DOI: https://doi.org/10.21954/ou.ro.000163c3
Abstract
This thesis focuses on amuletic objects in Italy and Sicily dating to between the third to the seventh centuries CE. The words ‘amulet’ and ‘amuletic’ are used in the thesis to refer to a variety of material things used by people in antiquity to protect, heal, or bring good luck. An introductory chapter establishes this specific definition through a close analysis of Greek and Latin texts and a critical assessment of the definitions used by modern historians and archaeologists, challenging the assumption that amuletic objects were only or mostly worn objects like pendants. The remainder of the thesis examines material culture from late antique Italy and Sicily, finding that the category of amuletic object can be applied to things as diverse as inscribed stones, toads, amber, or mosaics. Using a series of case studies, these three central chapters investigate the themes of bodies, graves, and places respectively.
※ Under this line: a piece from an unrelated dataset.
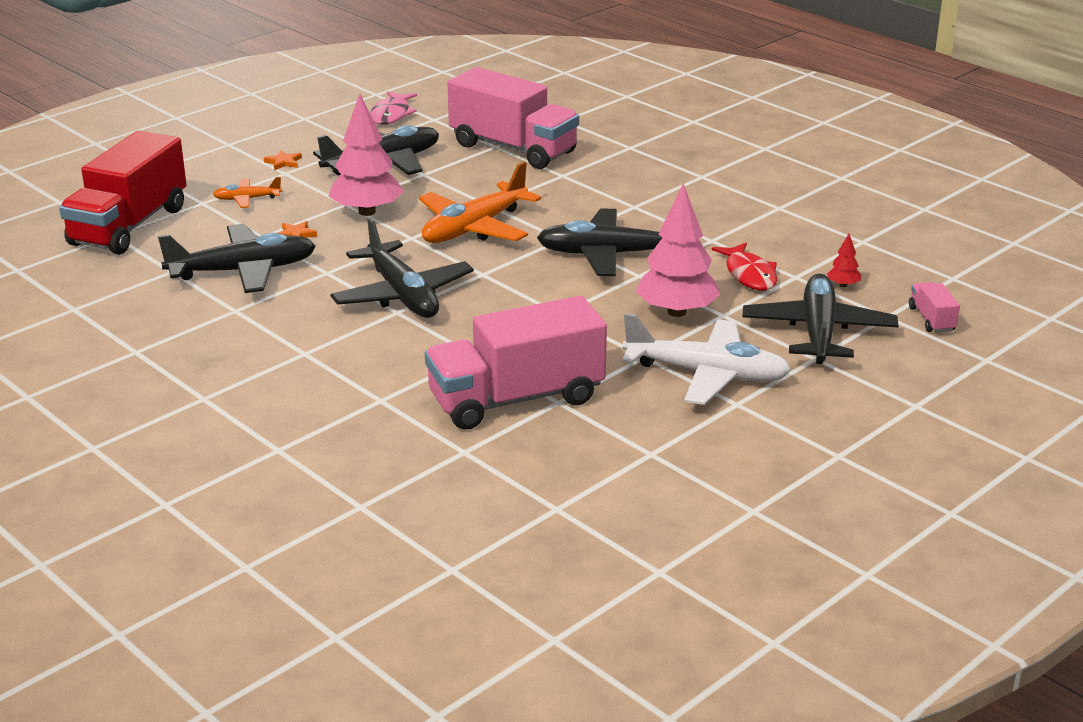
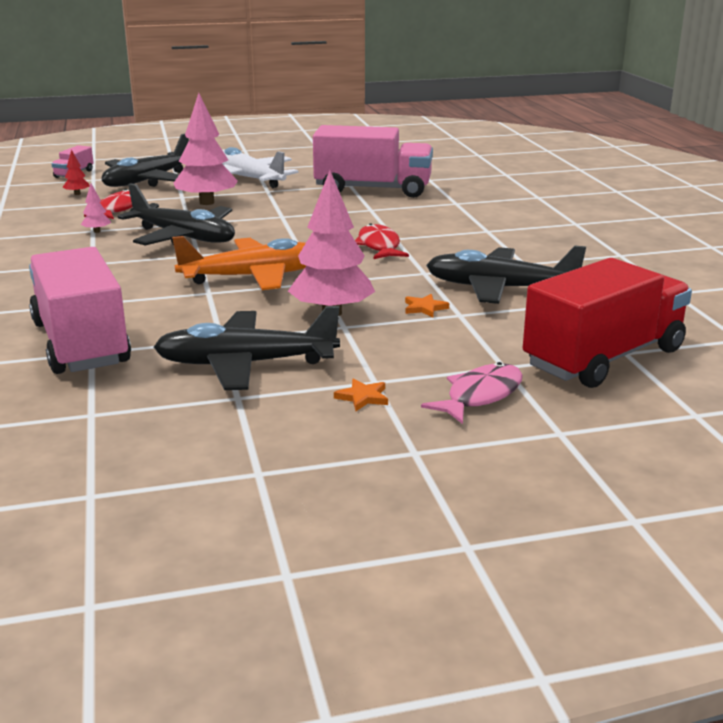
camera: 150 degrees left, 5 degrees down
(247, 199) = (447, 357): orange plane -> none
(391, 115) = (131, 439): pink fish -> pink fish (480, 396)
(402, 295) = (379, 246): black plane -> red fish
(704, 239) = (97, 231): none -> pink tree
Each of these chapters emphasises the importance of relationality and context to how these objects functioned, drawing on current work in the fields of lived and material religion. The chapters combine this theoretical underpinning with close analysis of literary sources and the material objects themselves to offer new insights into how amuletic objects worked. Overall, the thesis moves the conversation about amuletic objects away from questions of identification or typology to instead investigate how these powerful things were entangled with people, the landscape, and the late antique world at large.